Supplied entries section start
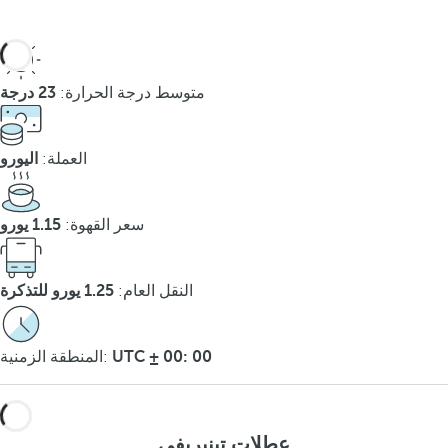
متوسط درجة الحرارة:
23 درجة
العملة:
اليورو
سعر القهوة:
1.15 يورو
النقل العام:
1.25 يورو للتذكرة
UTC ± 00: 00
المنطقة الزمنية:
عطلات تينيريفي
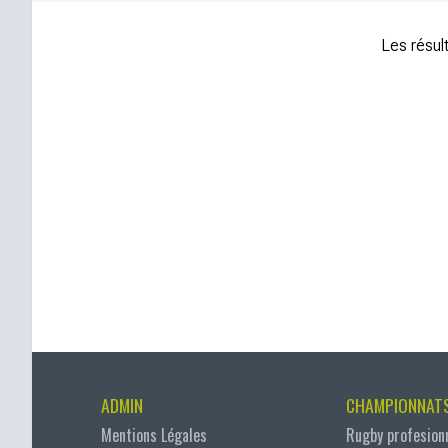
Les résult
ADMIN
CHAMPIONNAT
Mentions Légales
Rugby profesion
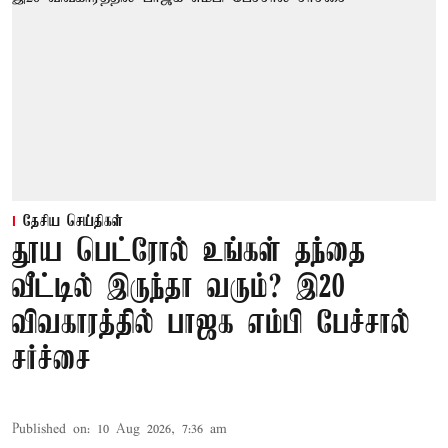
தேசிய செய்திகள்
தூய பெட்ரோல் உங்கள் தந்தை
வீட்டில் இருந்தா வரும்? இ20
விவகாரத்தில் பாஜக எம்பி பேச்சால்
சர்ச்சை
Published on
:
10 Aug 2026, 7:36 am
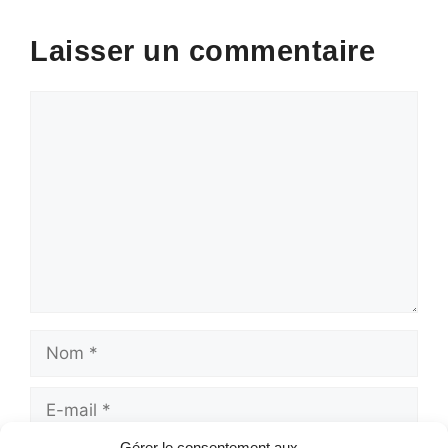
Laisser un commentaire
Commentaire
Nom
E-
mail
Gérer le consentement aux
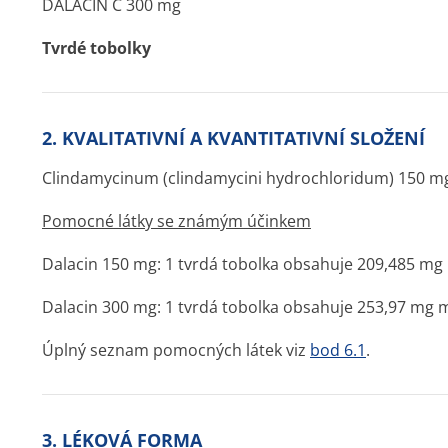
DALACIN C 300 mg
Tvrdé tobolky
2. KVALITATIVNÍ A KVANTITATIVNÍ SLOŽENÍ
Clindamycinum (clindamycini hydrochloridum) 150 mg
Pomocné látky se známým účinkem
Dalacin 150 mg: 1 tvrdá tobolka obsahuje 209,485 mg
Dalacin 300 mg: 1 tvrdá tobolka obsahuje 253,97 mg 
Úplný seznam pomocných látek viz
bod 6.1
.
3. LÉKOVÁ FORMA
Supplied entries section end
Supplied entries section start
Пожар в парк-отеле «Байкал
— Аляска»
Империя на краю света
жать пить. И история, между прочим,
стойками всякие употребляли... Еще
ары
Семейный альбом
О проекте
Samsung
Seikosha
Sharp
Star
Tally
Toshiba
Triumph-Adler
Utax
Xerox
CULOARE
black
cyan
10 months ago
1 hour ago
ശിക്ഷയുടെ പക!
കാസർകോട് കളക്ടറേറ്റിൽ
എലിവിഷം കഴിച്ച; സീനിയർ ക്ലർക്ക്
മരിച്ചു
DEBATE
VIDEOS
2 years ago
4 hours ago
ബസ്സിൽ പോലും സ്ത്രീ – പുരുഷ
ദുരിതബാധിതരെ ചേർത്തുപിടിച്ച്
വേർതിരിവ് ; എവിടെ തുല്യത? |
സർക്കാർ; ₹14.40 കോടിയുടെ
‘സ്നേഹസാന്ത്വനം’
Supplied entries section end
Supplied entries section start
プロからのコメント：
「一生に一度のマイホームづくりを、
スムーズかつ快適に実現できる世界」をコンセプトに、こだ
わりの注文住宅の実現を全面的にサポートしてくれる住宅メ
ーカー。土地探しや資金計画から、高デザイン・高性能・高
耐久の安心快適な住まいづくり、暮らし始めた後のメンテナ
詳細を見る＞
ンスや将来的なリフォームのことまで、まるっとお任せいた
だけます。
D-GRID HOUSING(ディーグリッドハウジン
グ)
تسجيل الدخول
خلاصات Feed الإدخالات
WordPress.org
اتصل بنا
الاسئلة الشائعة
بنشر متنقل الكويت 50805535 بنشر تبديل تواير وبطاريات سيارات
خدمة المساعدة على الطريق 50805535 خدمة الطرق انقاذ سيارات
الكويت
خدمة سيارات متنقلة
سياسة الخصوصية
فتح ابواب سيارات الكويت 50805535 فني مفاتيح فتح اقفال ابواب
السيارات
Supplied entries section end
**Your objective**: Retype the stretch of the material from the line containing "DALACIN C 300 mg" through the line containing "3. LÉKOVÁ FORMA", keeping every line unchanged.

**Solution to this task**:
DALACIN C 300 mg
Tvrdé tobolky
2. KVALITATIVNÍ A KVANTITATIVNÍ SLOŽENÍ
Clindamycinum (clindamycini hydrochloridum) 150 mg
Pomocné látky se známým účinkem
Dalacin 150 mg: 1 tvrdá tobolka obsahuje 209,485 mg
Dalacin 300 mg: 1 tvrdá tobolka obsahuje 253,97 mg 
Úplný seznam pomocných látek viz
bod 6.1
.
3. LÉKOVÁ FORMA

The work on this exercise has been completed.